La sfida alle imprese è sul terreno della partecipazione alle decisioni organizzative e di innovazione. Non solo per contenere eventuali diminuzioni dell’occupazione, ma per rendere più efficaci le innovazioni possibili nei cicli produttivi. Un nuovo modello delle relazioni fra le parti sociali è da vedere come uno dei mutamenti che sta crescendo assieme alle sfide del cambiamento produttivo.
Tutto ciò va però calato nella situazione concreta che ha il mercato del lavoro italiano. Perché, come abbiamo visto, i rischi si presentano assieme alle opportunità. Noi abbiamo delle debolezze strutturali del mercato del lavoro italiano che possono esplodere con l’impatto delle trasformazioni tecnologiche in corso. Abbiamo come noto un mercato del lavoro sfavorevole per i giovani. Sfavorevole per le donne e con differenze territoriali, nord-sud, molto accentuate. Complessivamente abbiamo un tasso di occupazione di quasi 10 punti più basso di quanto abbiamo fissato come obiettivo di equilibrio.

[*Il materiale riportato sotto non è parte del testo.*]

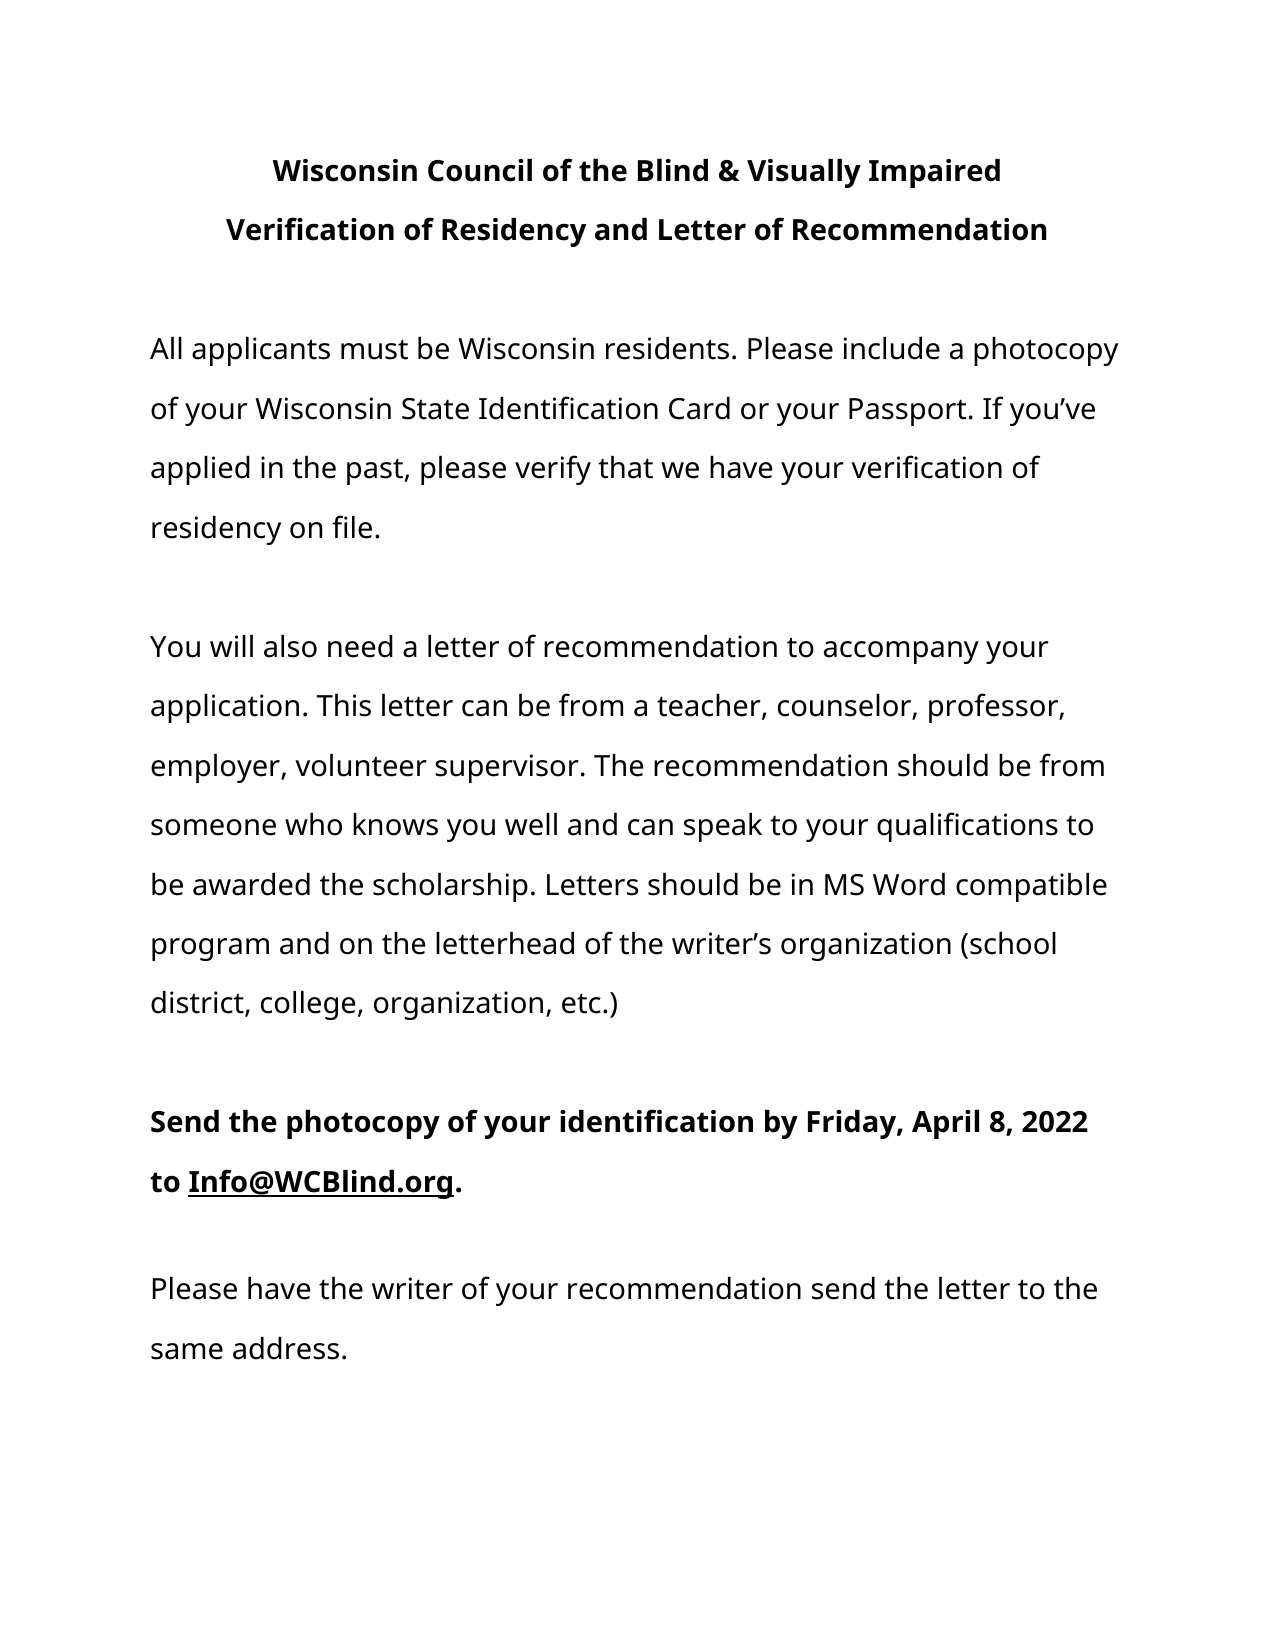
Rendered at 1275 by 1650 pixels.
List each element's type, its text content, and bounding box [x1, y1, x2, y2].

text You will also need a letter of recommendation to accompany your application. This letter can be from a teacher, counselor, professor, employer, volunteer supervisor. The recommendation should be from someone who knows you well and can speak to your qualifications to be awarded the scholarship. Letters should be in MS Word compatible program and on the letterhead of the writer’s organization (school district, college, organization, etc.) [150, 626, 1125, 1022]
text Please have the writer of your recommendation send the letter to the same address. [150, 1221, 1125, 1368]
text All applicants must be Wisconsin residents. Please include a photocopy of your Wisconsin State Identification Card or your Passport. If you’ve applied in the past, please verify that we have your verification of residency on file. [150, 328, 1125, 547]
text Send the photocopy of your identification by Friday, April 8, 2022 to Info@WCBlind.org. [150, 1102, 1125, 1201]
text Wisconsin Council of the Blind & Visually Impaired [150, 150, 1125, 190]
text Verification of Residency and Letter of Recommendation [150, 209, 1125, 249]
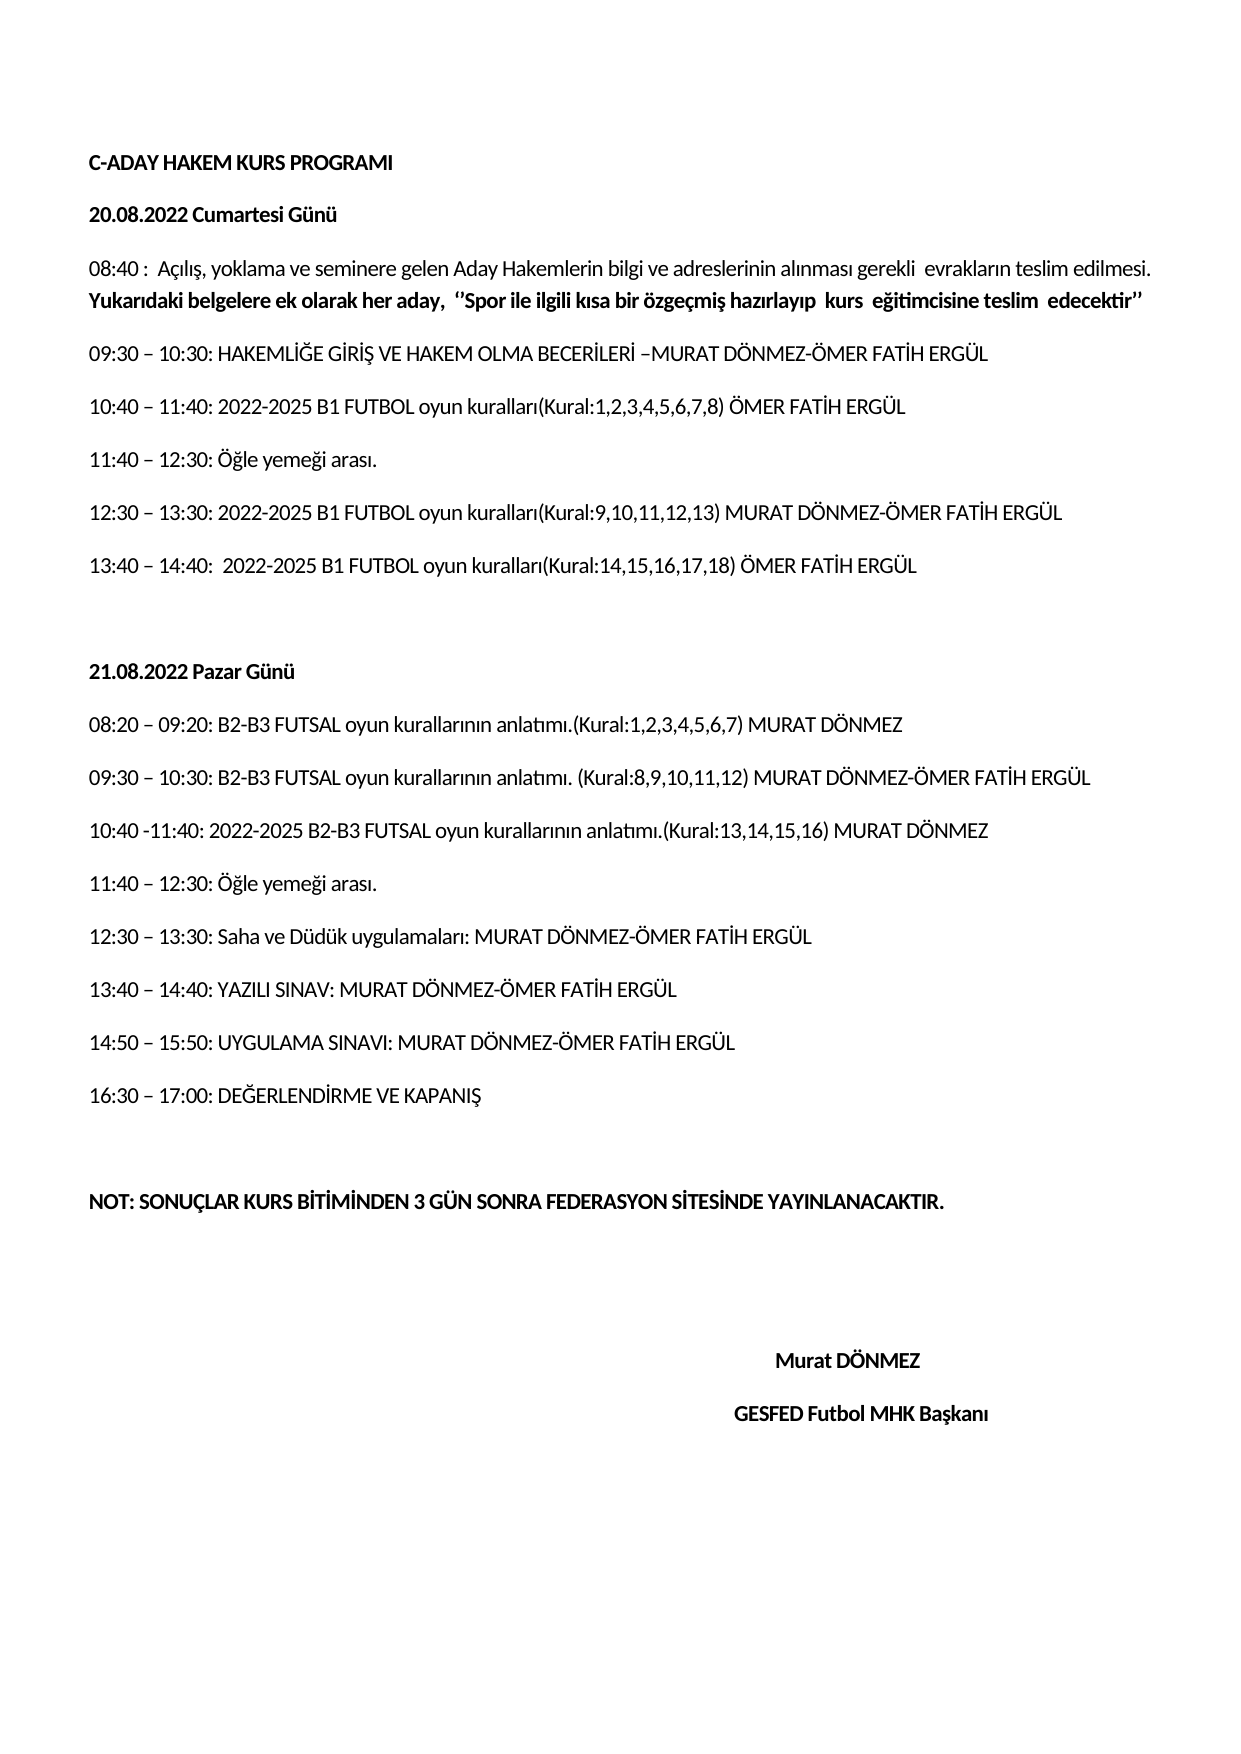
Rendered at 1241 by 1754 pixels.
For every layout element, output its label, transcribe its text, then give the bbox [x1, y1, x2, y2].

text 12:30 – 13:30: 2022-2025 B1 FUTBOL oyun kuralları(Kural:9,10,11,12,13) MURAT DÖNMEZ-ÖMER FATİH ERGÜL [89, 498, 1240, 526]
text 11:40 – 12:30: Öğle yemeği arası. [89, 445, 1211, 473]
text 20.08.2022 Cumartesi Günü [89, 201, 1211, 229]
text 08:20 – 09:20: B2-B3 FUTSAL oyun kurallarının anlatımı.(Kural:1,2,3,4,5,6,7) MURAT DÖNMEZ [89, 710, 1211, 738]
text 16:30 – 17:00: DEĞERLENDİRME VE KAPANIŞ [89, 1081, 1211, 1109]
text GESFED Futbol MHK Başkanı [89, 1399, 1211, 1427]
text 09:30 – 10:30: HAKEMLİĞE GİRİŞ VE HAKEM OLMA BECERİLERİ –MURAT DÖNMEZ-ÖMER FATİH ERGÜL [89, 339, 1211, 367]
text 12:30 – 13:30: Saha ve Düdük uygulamaları: MURAT DÖNMEZ-ÖMER FATİH ERGÜL [89, 922, 1211, 950]
text 14:50 – 15:50: UYGULAMA SINAVI: MURAT DÖNMEZ-ÖMER FATİH ERGÜL [89, 1028, 1211, 1056]
text 11:40 – 12:30: Öğle yemeği arası. [89, 869, 1211, 897]
text 10:40 – 11:40: 2022-2025 B1 FUTBOL oyun kuralları(Kural:1,2,3,4,5,6,7,8) ÖMER FATİH ERGÜL [89, 392, 1211, 420]
text 13:40 – 14:40: 2022-2025 B1 FUTBOL oyun kuralları(Kural:14,15,16,17,18) ÖMER FATİH ERGÜL [89, 551, 1211, 579]
text 08:40 : Açılış, yoklama ve seminere gelen Aday Hakemlerin bilgi ve adreslerinin alınması gerekli evrakların teslim edilmesi. Yukarıdaki belgelere ek olarak her aday, ‘’Spor ile ilgili kısa bir özgeçmiş hazırlayıp kurs eğitimcisine teslim edecektir’’ [89, 254, 1211, 314]
text 21.08.2022 Pazar Günü [89, 657, 1211, 685]
text 10:40 -11:40: 2022-2025 B2-B3 FUTSAL oyun kurallarının anlatımı.(Kural:13,14,15,16) MURAT DÖNMEZ [89, 816, 1211, 844]
text 09:30 – 10:30: B2-B3 FUTSAL oyun kurallarının anlatımı. (Kural:8,9,10,11,12) MURAT DÖNMEZ-ÖMER FATİH ERGÜL [89, 763, 1211, 791]
text C-ADAY HAKEM KURS PROGRAMI [89, 148, 1211, 176]
text NOT: SONUÇLAR KURS BİTİMİNDEN 3 GÜN SONRA FEDERASYON SİTESİNDE YAYINLANACAKTIR. [89, 1187, 1211, 1215]
text 13:40 – 14:40: YAZILI SINAV: MURAT DÖNMEZ-ÖMER FATİH ERGÜL [89, 975, 1211, 1003]
text Murat DÖNMEZ [89, 1346, 1211, 1374]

A queste caratteristiche si deve aggiungere il fatto che abbiamo un sistema produttivo che offre poca occupazione nei settori con maggiore innovazione nelle professioni con maggiore qualificazione. Rispetto agli altri Paesi europei abbiamo una quota di occupati con basse qualifiche allineate, poi quote di lavoratori con qualifiche medie e alta qualificazione che si equivalgono percentualmente sugli occupati. Francia e Germania hanno dai 10 ai 15 punti in più a favore delle alte qualifiche.
Si comprende facilmente come, dato l’aumento della scolarizzazione delle ultime generazioni, il risultato sia che abbiamo una sottoccupazione per molti giovani con formazione terziaria. Una resa dell’investimento in formazione inferiore a quello degli altri Paesi europei e che ha portato a un’emigrazione all’estero del 15% dei laureati.
La ragione principale della situazione è certamente dovuta alla struttura delle nostre imprese. Il peso delle micro e piccole aziende pesa nell’occupazione di alte competenze e nei tempi di relazione alle innovazioni.
Qui si apre la sfida per la politica. Serve una politica economica che, conoscendo la realtà del nostro sistema produttivo, metta in moto programmi di sostegno per la transizione in corso. Con la possibilità di utilizzare al meglio le risorse del Pnrr si tratta di premiare il lavoro e la produttività contro rendite, bonus e parassitismi. Serve indirizzare risorse certo per un programma di formazione per occupati e per riformare scuola e formazione, ma oltre a ciò deve mettersi in moto una politica industriale che premi innovazione e crescita delle imprese. Perché questo sia comprensibile a tutti, anche la spesa pubblica, e quindi il sistema fiscale, devono scegliere la strada di sostenere lavoro e produzione abbandonando la via dei bonus che sta frenando il Paese.